## What is being asked
In the records, find each line where "wired" occurs, and copy it.

^^^^^^^^^^^^^^^^

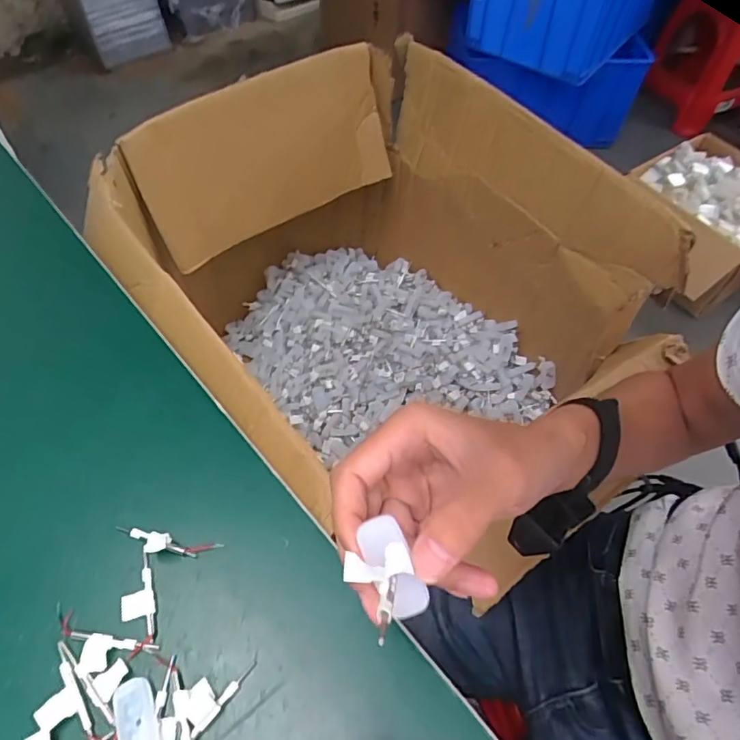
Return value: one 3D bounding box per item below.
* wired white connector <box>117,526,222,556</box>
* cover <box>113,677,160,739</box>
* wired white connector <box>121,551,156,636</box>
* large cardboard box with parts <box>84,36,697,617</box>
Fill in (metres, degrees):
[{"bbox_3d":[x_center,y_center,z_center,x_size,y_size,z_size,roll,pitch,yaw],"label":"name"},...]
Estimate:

^^^^^^^^^^^^^^^^

## Task answer
* wired white connector <box>117,526,222,556</box>
* wired white connector <box>121,551,156,636</box>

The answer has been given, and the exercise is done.